Federa had been at Solana Labs and Foundation for nearly four years, becoming one of Solana’s more recognizable public figures. He’s now founding DoubleZero — which will start by supporting Solana — alongside cofounders Mateo Ward and Andrew McConnell. Jito CEO Lucas Bruder called the startup “the most interesting experiment in crypto.”

DoubleZero is an ambitious and potentially category-defining project, but I think it could be thought of for now as decentralized physical infrastructure (DePIN) for the internet. Individuals in the DoubleZero network contribute fiber optic links, which are basically cables that transmit data with light pulses, to a network that can filter out data before it gets to blockchain validators and RPCs. This all seems like it will be incentivized with a native token and enforced with proof-of-stake slashing, but DoubleZero’s white paper does not explicitly mention what form its “rewards” might take.

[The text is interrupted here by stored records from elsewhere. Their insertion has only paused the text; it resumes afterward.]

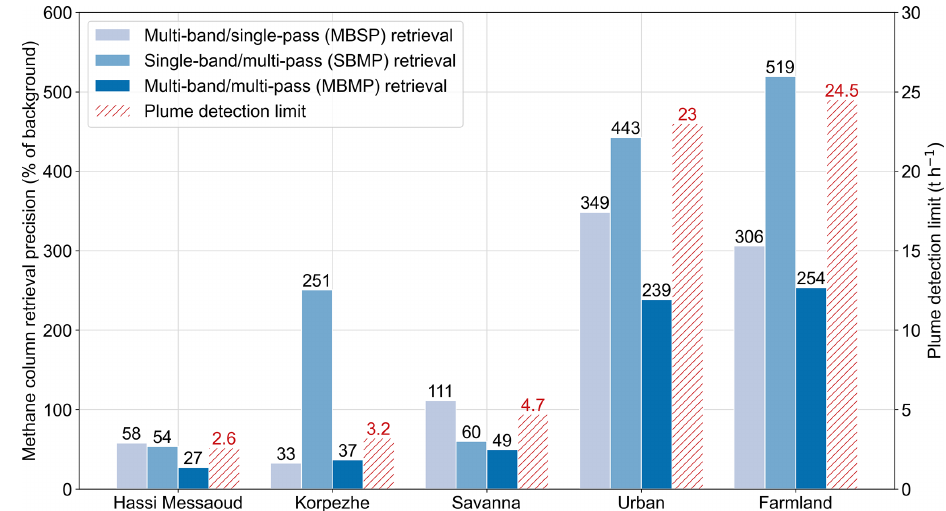
Figure 3. Single-pixel methane column retrieval precision as percentage of background for different scenes and retrieval methods (left axis) and estimated lower limit for plume detection (right axis). The Hassi Messaoud and Korpezhe precisions are averages over all 68–101 satellite passes for those scenes (see Sect. 4). Detection limits for Hassi Messaoud and Korpezhe are determined from observations (see Sect. 4). Detection limits for the savanna, urban, and farmland scenes are obtained by linear scaling of the Hassi Messaoud detection limit for MBMP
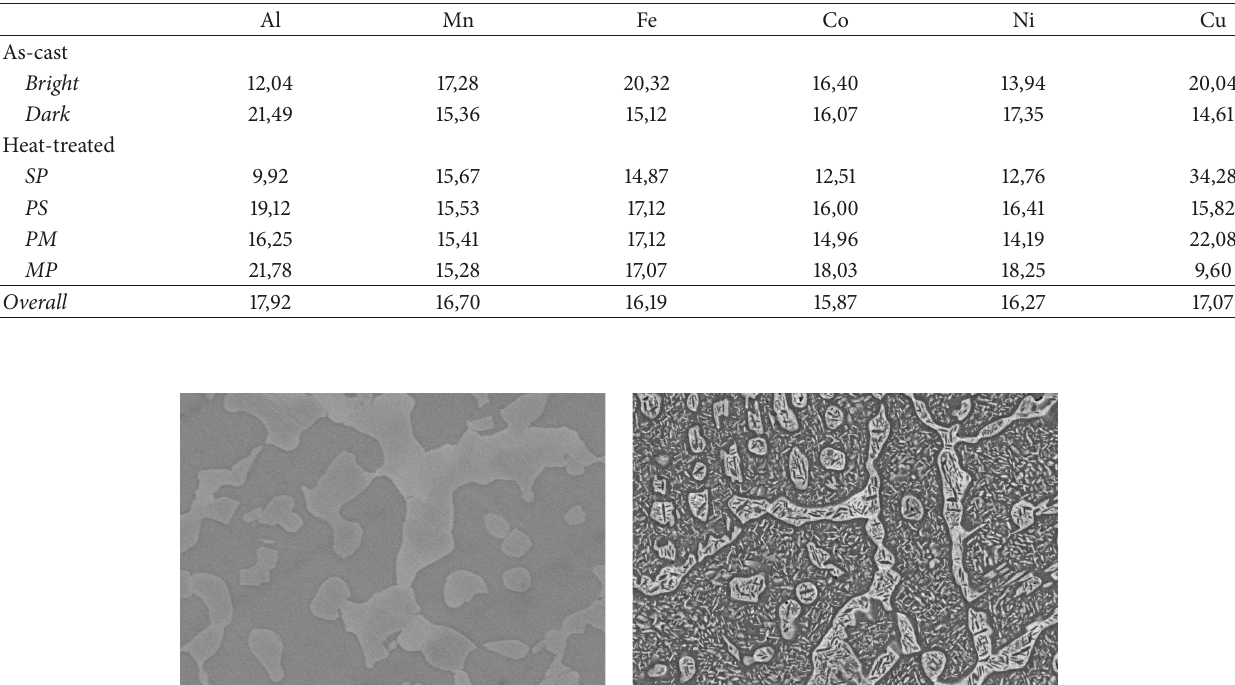
Table 2: Chemical composition of the as-cast and heat-treated alloys.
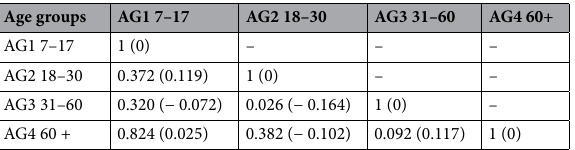
Table 5. p-values and effect size η groups.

Where will DoubleZero find all this unused fiberoptic cable, you might ask? The project’s white paper argues that there is “substantial” spare fiber in the world. This comes from the hundreds of terabits per second modern fiber can handle, “dark fiber” that has been installed but sits unused, and enterprises purchasing more fiber capacity than they need to prepare for doomsday scenarios. 

If all this unused fiber joined DoubleZero’s rewards-based network, it could build a faster new internet just with existing real-world infrastructure. 

Part of the impetus to create DoubleZero is that fast blockchains like Solana aren’t slowed down by how nice of hardware the blockchain’s software is being run on — they’re kneecapped by the fact that blockchain data is sent over the public internet where it is mixed with web traffic that doesn’t need to run as fast as a blockchain.

As things stand, blockchain validators have to use some of their computing resources to filter out spam and deduplicate transactions. DoubleZero and its network of fiberoptic links will look to be a “common shield” for local validators, so all of their resources can go toward building and verifying blocks.

DoubleZero’s white paper says layer-1 blockchains are the best use case for the network, but outside of blockchain, content delivery networks, games, large language models, and enterprises could all benefit. 

In recent weeks, Solana’s community has taken up that mantra of increasing bandwidth and reducing latency. To paraphrase Michael Jordan, Federa and his cofounders took that personally.